[Bounding box prediction data]

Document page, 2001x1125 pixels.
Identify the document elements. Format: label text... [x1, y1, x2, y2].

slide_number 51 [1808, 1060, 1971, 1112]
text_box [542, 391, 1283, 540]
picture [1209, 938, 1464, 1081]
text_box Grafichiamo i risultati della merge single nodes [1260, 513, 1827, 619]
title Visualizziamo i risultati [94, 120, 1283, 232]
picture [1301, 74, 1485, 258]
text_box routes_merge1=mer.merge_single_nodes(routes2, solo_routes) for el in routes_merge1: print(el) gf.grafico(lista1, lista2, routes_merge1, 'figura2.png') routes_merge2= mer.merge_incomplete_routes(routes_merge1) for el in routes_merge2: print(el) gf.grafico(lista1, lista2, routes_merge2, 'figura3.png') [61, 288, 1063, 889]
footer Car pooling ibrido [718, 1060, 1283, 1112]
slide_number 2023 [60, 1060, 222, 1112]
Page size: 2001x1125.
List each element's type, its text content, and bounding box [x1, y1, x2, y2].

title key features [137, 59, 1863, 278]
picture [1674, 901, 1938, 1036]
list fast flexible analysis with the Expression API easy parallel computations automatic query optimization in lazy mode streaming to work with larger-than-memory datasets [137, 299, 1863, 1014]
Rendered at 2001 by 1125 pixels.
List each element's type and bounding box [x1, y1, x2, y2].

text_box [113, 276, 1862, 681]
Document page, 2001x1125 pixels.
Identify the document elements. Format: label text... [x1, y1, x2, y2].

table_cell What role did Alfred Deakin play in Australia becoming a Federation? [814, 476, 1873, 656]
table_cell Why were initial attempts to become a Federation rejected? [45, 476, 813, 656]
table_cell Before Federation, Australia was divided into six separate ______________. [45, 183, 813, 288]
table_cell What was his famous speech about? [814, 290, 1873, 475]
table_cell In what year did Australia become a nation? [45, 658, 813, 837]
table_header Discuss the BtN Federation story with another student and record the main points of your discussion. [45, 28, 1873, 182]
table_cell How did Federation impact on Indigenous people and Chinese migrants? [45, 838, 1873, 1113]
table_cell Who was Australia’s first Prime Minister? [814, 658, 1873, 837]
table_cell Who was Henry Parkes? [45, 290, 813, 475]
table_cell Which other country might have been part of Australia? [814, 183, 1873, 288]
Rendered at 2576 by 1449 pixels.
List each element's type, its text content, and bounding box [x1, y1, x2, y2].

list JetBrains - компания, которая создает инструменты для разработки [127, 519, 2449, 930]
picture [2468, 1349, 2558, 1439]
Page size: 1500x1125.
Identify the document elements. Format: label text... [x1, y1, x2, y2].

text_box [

Try it: The line with "Page size: 2001x1125.", the last line of the data above, and every line between them should be duplicated exactly, with nothing else.

Answer box:
Page size: 2001x1125.
List each element's type, its text content, and bounding box [x1, y1, x2, y2].

title key features [137, 59, 1863, 278]
picture [1674, 901, 1938, 1036]
list fast flexible analysis with the Expression API easy parallel computations automatic query optimization in lazy mode streaming to work with larger-than-memory datasets [137, 299, 1863, 1014]
Rendered at 2001 by 1125 pixels.
List each element's type and bounding box [x1, y1, x2, y2].

text_box [113, 276, 1862, 681]
Document page, 2001x1125 pixels.
Identify the document elements. Format: label text... [x1, y1, x2, y2].

table_cell What role did Alfred Deakin play in Australia becoming a Federation? [814, 476, 1873, 656]
table_cell Why were initial attempts to become a Federation rejected? [45, 476, 813, 656]
table_cell Before Federation, Australia was divided into six separate ______________. [45, 183, 813, 288]
table_cell What was his famous speech about? [814, 290, 1873, 475]
table_cell In what year did Australia become a nation? [45, 658, 813, 837]
table_header Discuss the BtN Federation story with another student and record the main points of your discussion. [45, 28, 1873, 182]
table_cell How did Federation impact on Indigenous people and Chinese migrants? [45, 838, 1873, 1113]
table_cell Who was Australia’s first Prime Minister? [814, 658, 1873, 837]
table_cell Who was Henry Parkes? [45, 290, 813, 475]
table_cell Which other country might have been part of Australia? [814, 183, 1873, 288]
Rendered at 2576 by 1449 pixels.
List each element's type, its text content, and bounding box [x1, y1, x2, y2].

list JetBrains - компания, которая создает инструменты для разработки [127, 519, 2449, 930]
picture [2468, 1349, 2558, 1439]
Page size: 1500x1125.
Identify the document elements. Format: label text... [x1, y1, x2, y2].

text_box [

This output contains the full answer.